A larger sphere A, having a radius $R$ is snugly fitted in a cube (i.e. sphere A touches all six faces of the cube). Further, a small sphere B is snugly fitted in the corner of cube (i.e. sphere B touches sphere A & three orthogonal faces meeting at the same vertex). Further, a smaller sphere C, having a radius $r$, is snugly fitted in the same corner of the cube (i.e. sphere C touches sphere B & three orthogonal faces meeting at the same vertex).
How to find out the radius $r$ (of smaller sphere C) in terms of the radius $R$ (of larger sphere A)? I have tried this using vector analysis but I did not find the correct answer. Any help or pointing in the right direction is appreciated.
Note: None of the spheres touches any of 12 edges of the cube.
Unit vector equally inclined with three orthogonal axes X, Y & Z is given as $$ \hat{r}=\frac{1}{\sqrt{3}}(\hat{i}+\hat{j}+\hat{k})$$
angle of inclination of the vector with three axes is $$=\cos^{-1}\left(\frac{1}{\sqrt{3}}\right)\approx 54.73^{o}$$ but further if angle of inclination of this vector with each of three orthogonal faces is $\alpha \space$ then I have $$\sin\alpha =\frac{R_{B}}{R\sqrt{3}-R-R_{B}}$$ Similarly, for radius $r$ $$\sin\alpha =\frac{r}{R_{B}\sqrt{3}-R_{B}-r}$$
Further, how I can determine angle of inclination $\alpha$ with the orthogonal planes?

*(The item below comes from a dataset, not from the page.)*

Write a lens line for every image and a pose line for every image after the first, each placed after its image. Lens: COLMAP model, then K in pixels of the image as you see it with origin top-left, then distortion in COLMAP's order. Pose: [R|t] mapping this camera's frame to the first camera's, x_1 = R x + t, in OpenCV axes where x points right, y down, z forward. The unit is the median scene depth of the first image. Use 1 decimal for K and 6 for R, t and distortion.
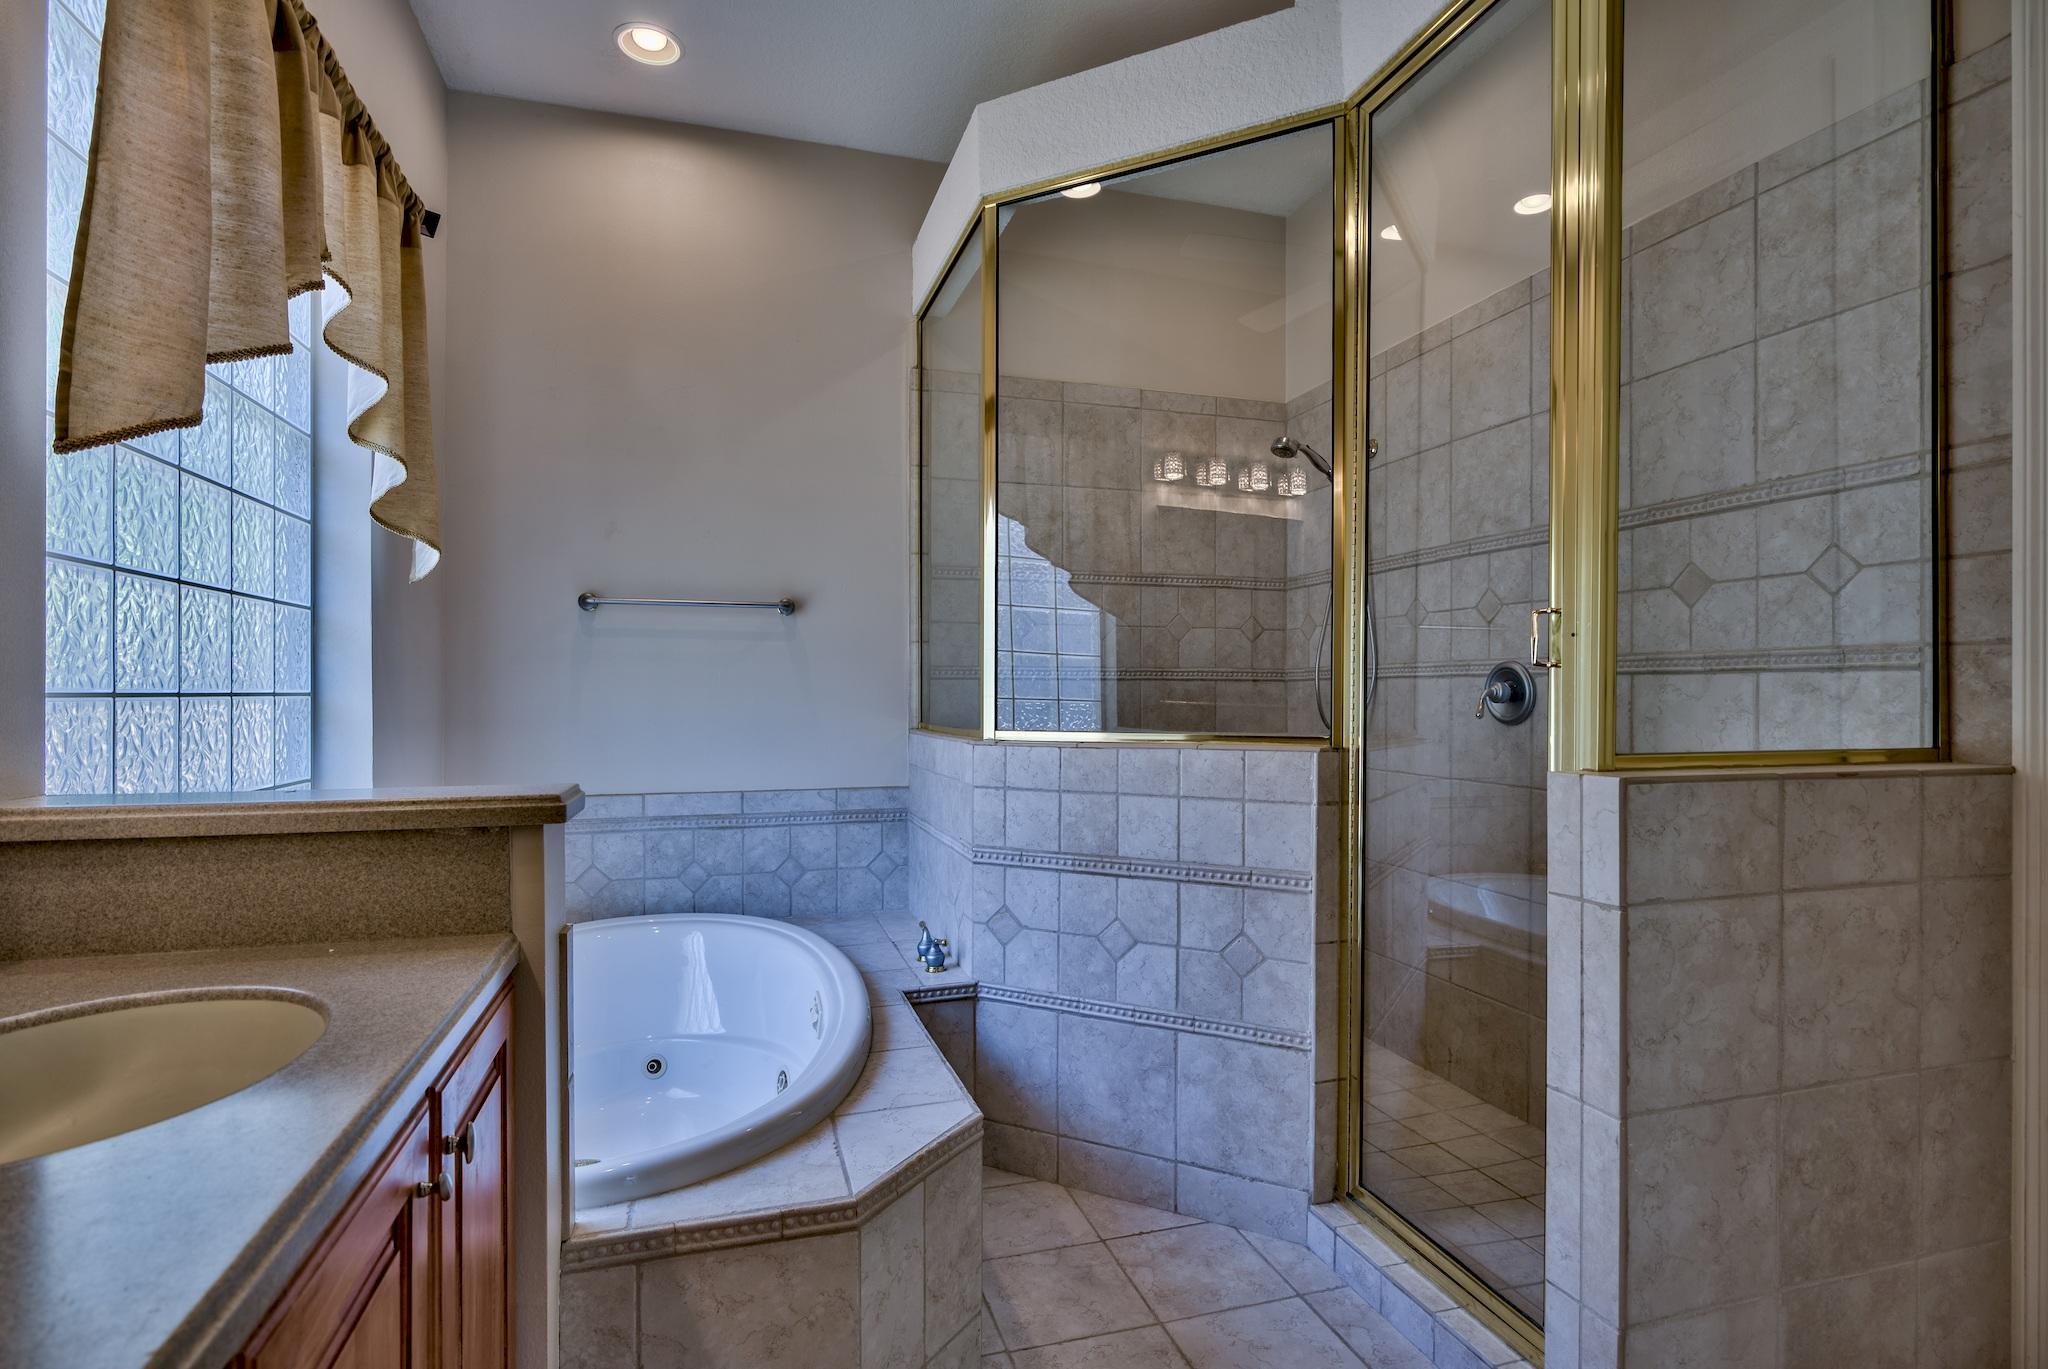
lens RADIAL K [[1010.0, 0, 1024.1], [0, 1010.0, 691.0], [0, 0, 1]] dist [-0.004721, -0.001187]
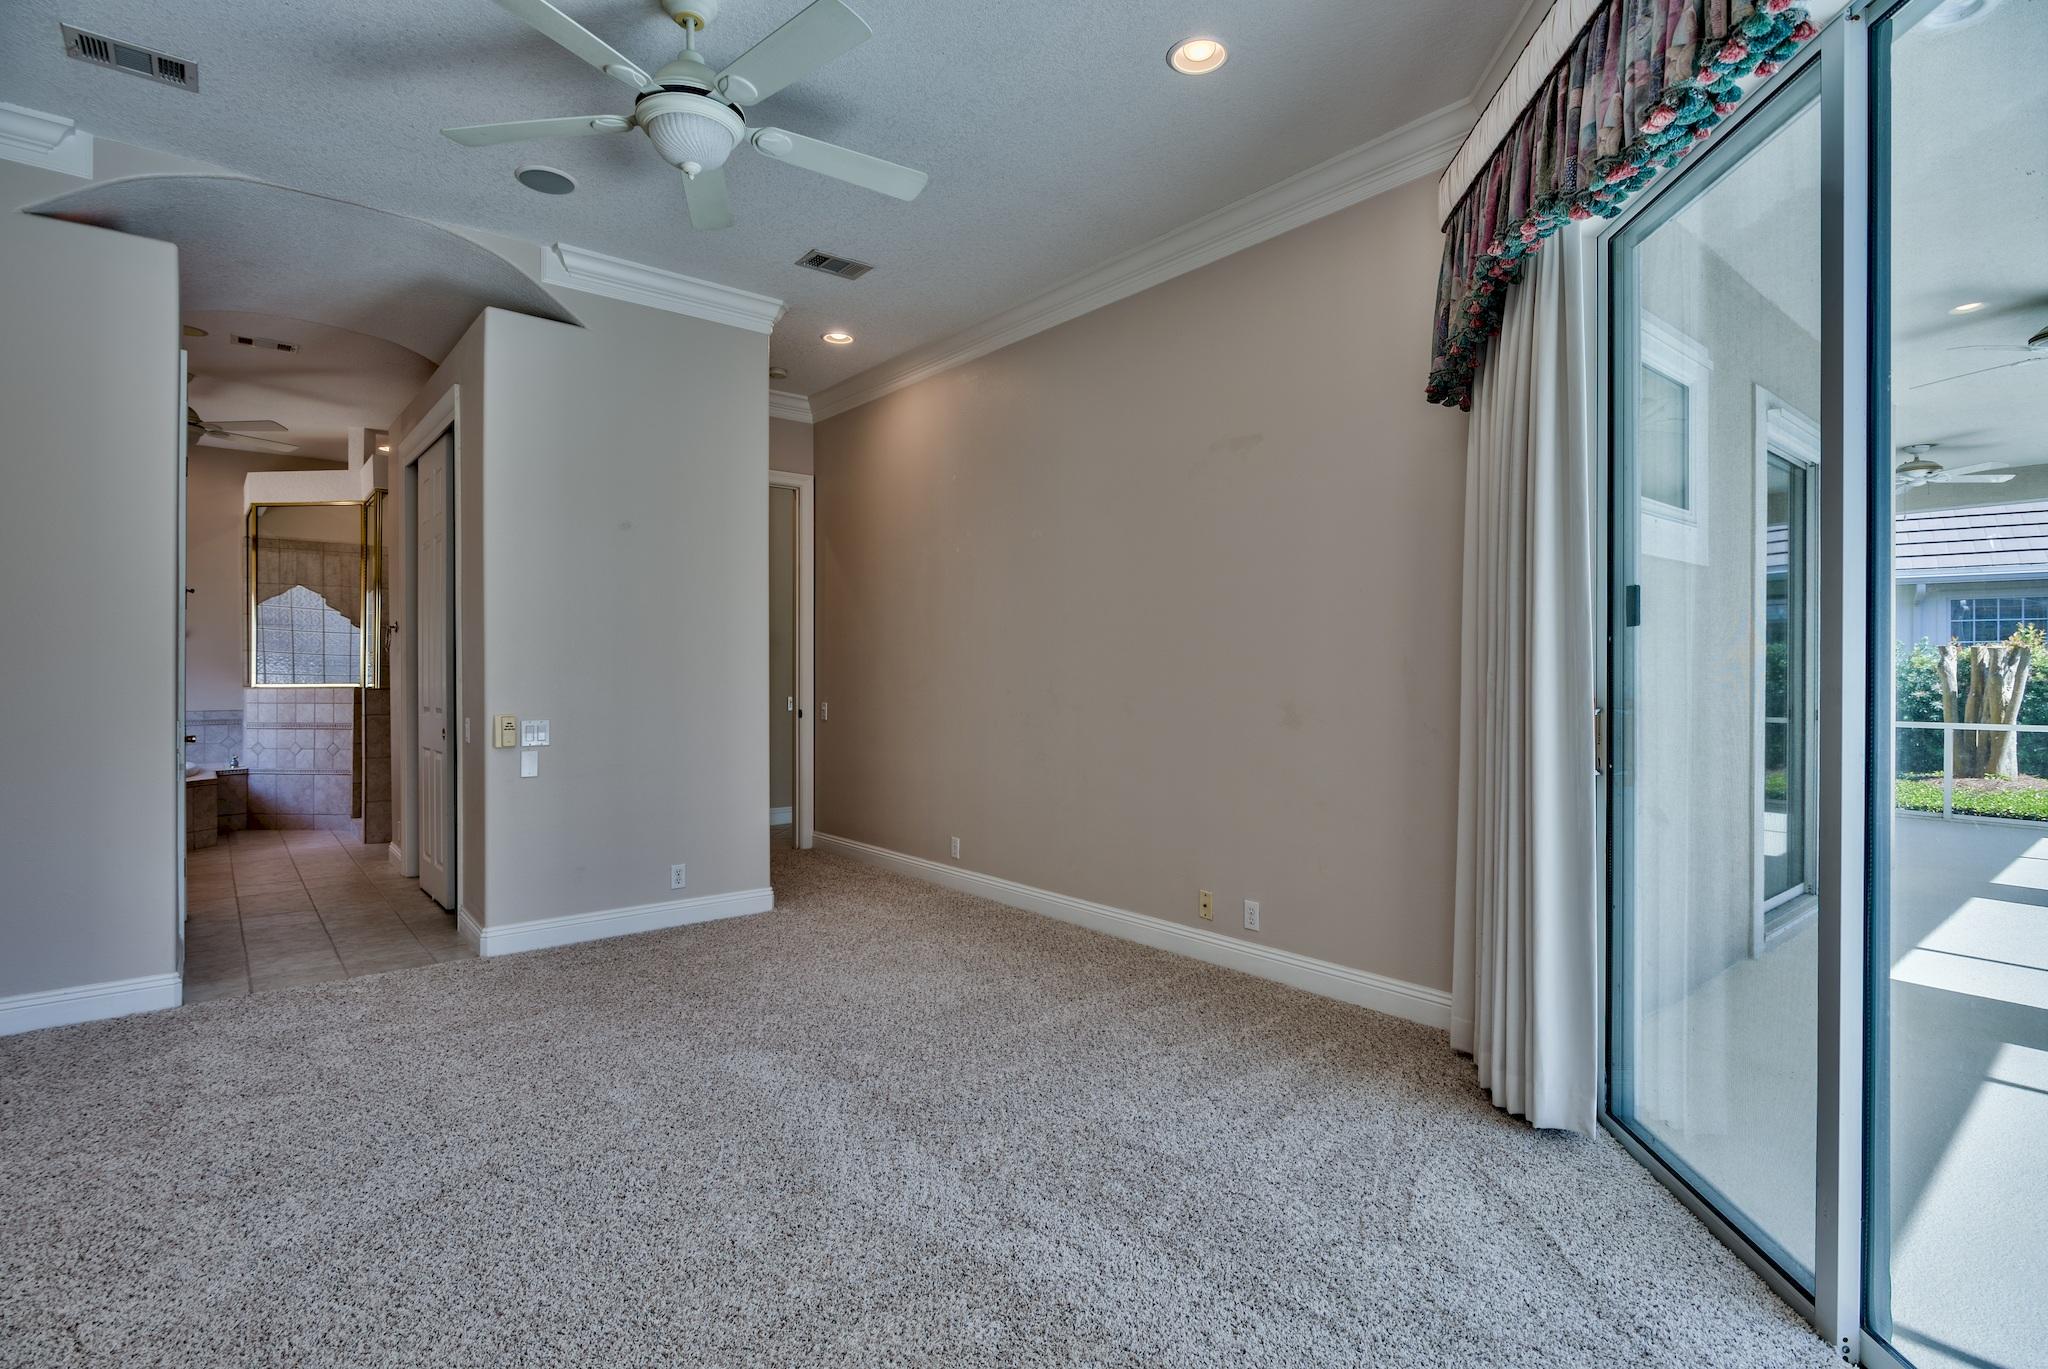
lens RADIAL K [[1010.0, 0, 1026.1], [0, 1010.0, 680.5], [0, 0, 1]] dist [-0.004721, -0.001187]
pose [[0.921427, -0.003262, 0.388538, 0.982639], [-0.000011, 0.999965, 0.008420, 0.003265], [-0.388552, -0.007763, 0.921394, -2.827249]]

Extend the problem to get infinitely many spheres, each fitting snugly in the space between the previous one and the corner. From the scaling symmetry (around the bottom left vertex) of the problem the radii of the spheres decrease in geometric series. So the distance from the far-side of $A$ to the corner, which we denote by $d$, should be
$$ d = \frac{2R}{1 - r} $$
where $r$ is the ratio of the radii. We know that $d = R + \sqrt{3}R$. So we have
$$ r = (2- \sqrt {3}) $$
and the radius of $C$ being $r^2 R$ which you can compute yourself.